▶ [EXTRAIT CHOISI]
┄┄┄┄┄┄┄┄┄┄

Sur le plan culturel, le Congo est alité

Marien Fauney Ngombé est fondateur de So’Art Brand, la société qui gère les différentes rencontres culturelles qui mettent à l’honneur des artistes africains (So’Art live, So’Art Book, So’Art café …). Celui qui a fait sa carrière en tant Responsable administratif et financier dans différents cabinets d’avocats d’affaires parisiens appelle de tous ses vœux « les états généraux de la culture » au Congo-Brazzaville, son pays d’origine.

 

Oeildafrique: Bonjour Marien, présentez-vous à nos lecteurs et dites-nous d’où tenez-vous cette passion pour la culture

 

Marien Fauney NGOMBÉ: Je me prénomme Marien, je suis né au Congo et je réside actuellement en Ile-de-France. Je suis Responsable administratif et financier de profession et en marge de ma vie professionnelle je suis un passionné de Culture. Et depuis ma passion ne cesse de prendre de plus en plus de place dans ma vie. Ma passion pour la culture, je la tiens de ma famille. Je suis né dans un environnement où tout ou presque était observé à travers un prisme artistique. Mon père a été producteur de musique et éditeur également. Je pense que les gènes sont également responsables de cette inclination pour l’Art. Mes parents et ma fratrie sont tous de grands férus d’art, particulièrement de musique.

 

Certains disent que vous êtes un homme-orchestre en fonction du nombre de choses que vous organisez. Pouvez-vous nous citer toutes les initiatives dans lesquelles vous êtes engagé ? de So’Art au Club Lenda ?

 

Alors vu de l’extérieur ça peut paraitre compliqué mais en fait les choses sont faites les unes après les autres. J’ai l’impression de partir toujours sur de nouveaux projets. Mais pour dire vrai le projet est unique : essayer de faire quelque chose de conséquent et utile pour les jeunes soeurs et frères qui nous observent et nous rappelle notre devoir de transmission.

J’ai eu la chance de rencontrer des amis encore plus passionnés encore que moi. C’est grâce à cette volonté et à l’altruisme de tous que So’Art existe depuis bientôt trois ans. Il s’agissait d’une rencontre culturelle et depuis c’est également une rubrique littéraire sur Africa numéro 1 et nous développons So’Art Music avec notre première co-production avec l’album de l’artiste Doudou Copa. C’est un acte militant que de faire connaitre à tous notre richesse culturelle. L’essor de notre continent passera aussi par ce biais.

┄┄┄┄┄┄┄┄┄┄

▶ [RELEVÉ DE DONNÉES]
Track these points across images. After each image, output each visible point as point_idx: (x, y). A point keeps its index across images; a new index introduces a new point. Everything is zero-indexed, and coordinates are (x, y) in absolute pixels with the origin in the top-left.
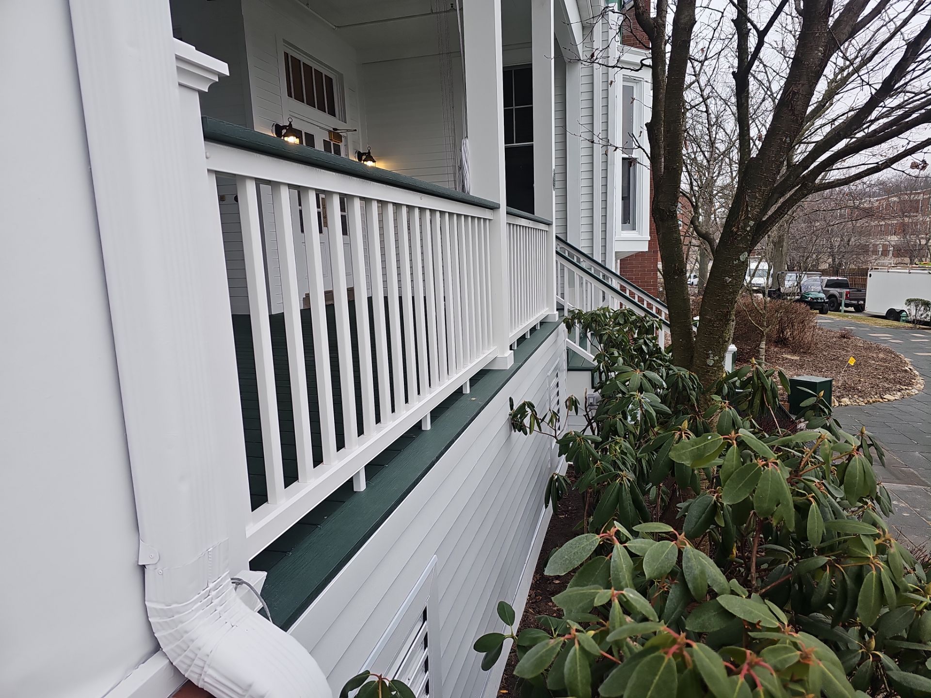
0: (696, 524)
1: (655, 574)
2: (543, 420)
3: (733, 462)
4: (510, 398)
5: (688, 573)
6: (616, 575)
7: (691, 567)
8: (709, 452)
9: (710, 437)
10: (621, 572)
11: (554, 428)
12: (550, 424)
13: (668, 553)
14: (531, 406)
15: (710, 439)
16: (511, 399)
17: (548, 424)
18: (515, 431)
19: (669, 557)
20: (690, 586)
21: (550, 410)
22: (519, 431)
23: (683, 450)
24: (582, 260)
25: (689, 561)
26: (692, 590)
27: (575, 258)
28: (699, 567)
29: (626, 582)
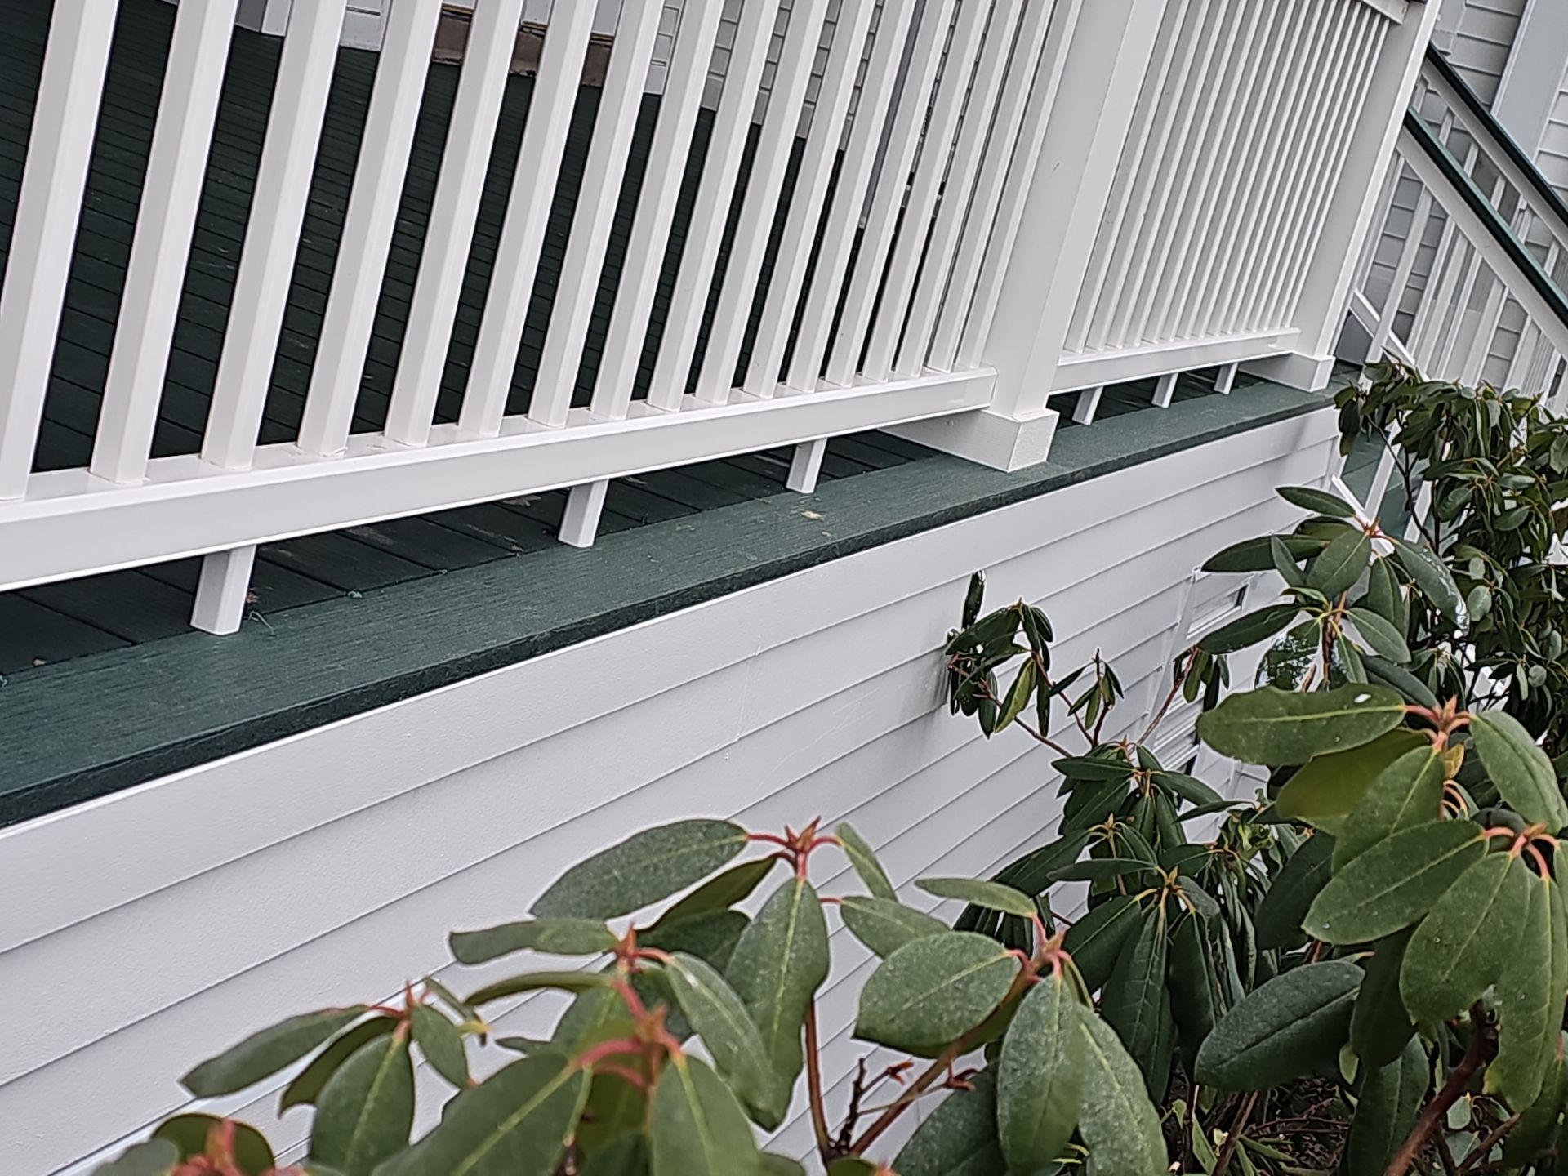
0: (1259, 1040)
1: (894, 1026)
2: (1058, 688)
3: (1403, 799)
4: (976, 578)
5: (1012, 1064)
6: (744, 969)
7: (1032, 1049)
8: (1336, 744)
9: (1362, 698)
10: (765, 966)
11: (1091, 732)
12: (1082, 712)
13: (971, 977)
14: (1040, 629)
15: (1361, 705)
16: (976, 582)
17: (1074, 710)
18: (953, 711)
19: (972, 990)
20: (1003, 1108)
21: (1097, 661)
22: (968, 713)
23: (1253, 714)
24: (1522, 204)
25: (1033, 1027)
26: (1002, 1124)
27: (1500, 187)
28: (1062, 1057)
29: (772, 1006)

┄┄┄┄┄┄┄┄┄┄

▶ [CONSIGNES DE TRAVAIL]
a - Reformulez sous forme de liste à puces le paragraphe de l'extrait choisi qui commence par « J’ai eu la chance de rencontrer », sans perdre ses faits essentiels.
b - Pour chaque affirmation, dites si elle concorde avec l'extrait choisi en répondant par oui ou non et en citant mot pour mot le passage décisif : (i) Marien Fauney Ngombé réside actuellement en Île-de-France ; (ii) son père a été producteur de musique ; (iii) So'Art existe depuis plus de dix ans.
Les lignes proviennent d'une autre source.

▶ [RÉSULTATS PAR TÂCHE]
a -
- Grâce à la volonté et à l'altruisme d'amis encore plus passionnés que lui, So'Art existe depuis bientôt trois ans.
- D'abord une rencontre culturelle, So'Art est aussi devenu une rubrique littéraire sur Africa numéro 1.
- So'Art Music est en développement, avec une première co-production : l'album de l'artiste Doudou Copa.
- Faire connaître à tous la richesse culturelle est présenté comme un acte militant, par lequel passera aussi l'essor du continent.

b -
(i) Oui : « je réside actuellement en Ile-de-France ».
(ii) Oui : « Mon père a été producteur de musique et éditeur également ».
(iii) Non : « So’Art existe depuis bientôt trois ans ».